A construção da relação das duas famílias e a estranheza de toda a situação funciona bem na maior parte do tempo. Watkins parece disposto a repetir a narrativa do filme de Tafdrup, aumentando a sensação de desconforto até o limite que o cinemão ianque suporta. Essa devoção ao material original, contudo, o faz repetir algumas de suas falhas mais gritantes.
Uma sociedade civilizada
A principal acontece pelo meio da trama. Louise se incomoda com a forma passivo agressiva que Paddy trata seu filho, Ant (Dan Hough), garoto com dificuldade em comunicação por ter nascido sem a língua. Quando flagra sua filha dormindo na cama dos donos da casa, ela convence Ben a partir no meio da noite —mas, por motivos que só fazem sentido para acomodar o roteiro, eles retornam para terminar o fim de semana.
É compreensível que, em uma sociedade mais civilizada como a dinamarquesa, perceber as evidências de crueldade inerente possa ser mais difícil. Para nativos de países em que se dorme com a porta da casa aberta, a polidez no trato surge para evitar o desconforto dos anfitriões, para se esquivar de ofensas, e a estranheza termina relevada como "não podemos interferir nos costumes alheios".
É uma linha narrativa ok para um filme europeu. Mas ter uma família americana passando pela mesma situação, um povo que desconfia da própria sombra e que nos últimos anos amplificou sua irritação com tudo que não seja parte do american way, é esticar a suspenção de descrença até o limite. Se os Danton fossem canadenses, a ingenuidade seria mais fácil de engolir.

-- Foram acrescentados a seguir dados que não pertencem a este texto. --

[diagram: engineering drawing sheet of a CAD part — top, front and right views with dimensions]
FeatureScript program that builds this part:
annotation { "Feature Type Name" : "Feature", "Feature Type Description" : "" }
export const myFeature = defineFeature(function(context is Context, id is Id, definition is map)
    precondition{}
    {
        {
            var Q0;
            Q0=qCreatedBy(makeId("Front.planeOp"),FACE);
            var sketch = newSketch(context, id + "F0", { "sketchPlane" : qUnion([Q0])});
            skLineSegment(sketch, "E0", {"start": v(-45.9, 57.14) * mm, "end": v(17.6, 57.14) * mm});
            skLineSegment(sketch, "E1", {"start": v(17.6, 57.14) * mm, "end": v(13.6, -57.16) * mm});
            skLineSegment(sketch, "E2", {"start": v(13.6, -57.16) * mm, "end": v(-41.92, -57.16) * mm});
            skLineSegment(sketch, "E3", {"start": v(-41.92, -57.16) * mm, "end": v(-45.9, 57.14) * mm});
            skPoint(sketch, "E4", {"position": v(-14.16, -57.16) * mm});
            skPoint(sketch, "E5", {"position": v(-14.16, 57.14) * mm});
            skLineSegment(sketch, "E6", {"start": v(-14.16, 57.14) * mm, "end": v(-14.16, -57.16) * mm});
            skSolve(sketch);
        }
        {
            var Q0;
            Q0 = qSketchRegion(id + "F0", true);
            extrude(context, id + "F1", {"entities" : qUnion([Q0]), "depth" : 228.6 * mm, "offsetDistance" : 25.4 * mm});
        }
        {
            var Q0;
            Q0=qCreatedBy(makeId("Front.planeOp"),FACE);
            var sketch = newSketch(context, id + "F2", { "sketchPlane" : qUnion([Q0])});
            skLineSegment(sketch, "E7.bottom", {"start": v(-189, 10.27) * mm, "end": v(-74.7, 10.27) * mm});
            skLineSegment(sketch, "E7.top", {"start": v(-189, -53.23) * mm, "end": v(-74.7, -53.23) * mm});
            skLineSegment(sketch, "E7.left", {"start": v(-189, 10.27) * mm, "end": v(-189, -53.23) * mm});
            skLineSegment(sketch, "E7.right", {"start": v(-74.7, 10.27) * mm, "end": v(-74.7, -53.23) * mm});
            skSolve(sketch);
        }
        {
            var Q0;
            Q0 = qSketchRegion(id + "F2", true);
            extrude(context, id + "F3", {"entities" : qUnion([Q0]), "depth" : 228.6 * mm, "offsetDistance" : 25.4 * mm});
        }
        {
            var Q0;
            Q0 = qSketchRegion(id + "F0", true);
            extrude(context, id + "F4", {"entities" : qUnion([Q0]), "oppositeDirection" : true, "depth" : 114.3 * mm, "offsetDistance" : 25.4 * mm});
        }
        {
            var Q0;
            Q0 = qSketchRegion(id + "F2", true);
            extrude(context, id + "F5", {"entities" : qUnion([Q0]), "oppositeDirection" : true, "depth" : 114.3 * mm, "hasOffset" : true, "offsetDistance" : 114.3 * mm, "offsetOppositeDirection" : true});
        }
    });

No filme original, os escorregões narrativos são compensados por seu retrato da maldade extrema sem concessões. Tafdrup teceu uma história vil e, em sua visão a humanidade, encontra-se em uma espiral descendente sem nenhuma chance de redenção. A versão americana, por sua vez, recorre ao suspense de sobrevivência do mais trivial assim que o mistério sai do saco. Não existe nada nas estrelinhas além das conclusões mais rasteiras. É, para dizer o mínimo, frustrante.
Amoral e perigoso
Se "Não Fale o Mal" vale cada centavo do ingresso, portanto, o mérito é inteiro de James McAvoy. O ator escocês mantém o barco flutuando e deixa o filme interessante e surpreendente por sua composição excepcional de um maníaco amoral e genuinamente perigoso. Na superfície, Paddy pode até parecer uma variação do assassino de "Fragmentado", mas o ator toma cuidado para não se repetir e, sim, em compor um trabalho em outro registro.
Nas mãos de McAvoy, Paddy é um personagem envolvente que vai da ternura à brutalidade, do acolhedor ao selvagem, sem perder o ritmo. O fascínio por sua crueldade casual envolve a família Danton —e, por tabela, também ao público. O único risco em fazer de Paddy um agente disruptivo tão interessante é mudar a chave de "Não Fale o Mal", que passa de libelo do desespero à espetáculo eletrizante.
É uma escolha, a mesma feita por todas as refilmagens de produções estrangeiras por Hollywood. Aliviar o impacto de uma história sombria passa também por adequá-la a plateias mais heterogêneas. Se às vezes o resultado é uma bobagem aguada como "Oldboy", "Olhos da Justiça" e "Destino Insólito", em outras a nova versão supera o original, o caso de "True Lies", "Os Homens Que Não Amavam as Mulheres" e "Os 12 Macacos". A regra é não ter regras.
No caso de "Não Fale o Mal", não é surpresa, ou mesmo demérito, que a produção ianque não encare as decisões extremas do filme dinamarquês. Americanos, apesar do egocentrismo e das recentes crises sócio-políticas, ainda navegam em um mar de esperança. Já o resto do mundo, nosso quintal incluso, sabe muito bem que, quando a desgraça chega, é para arrebentar.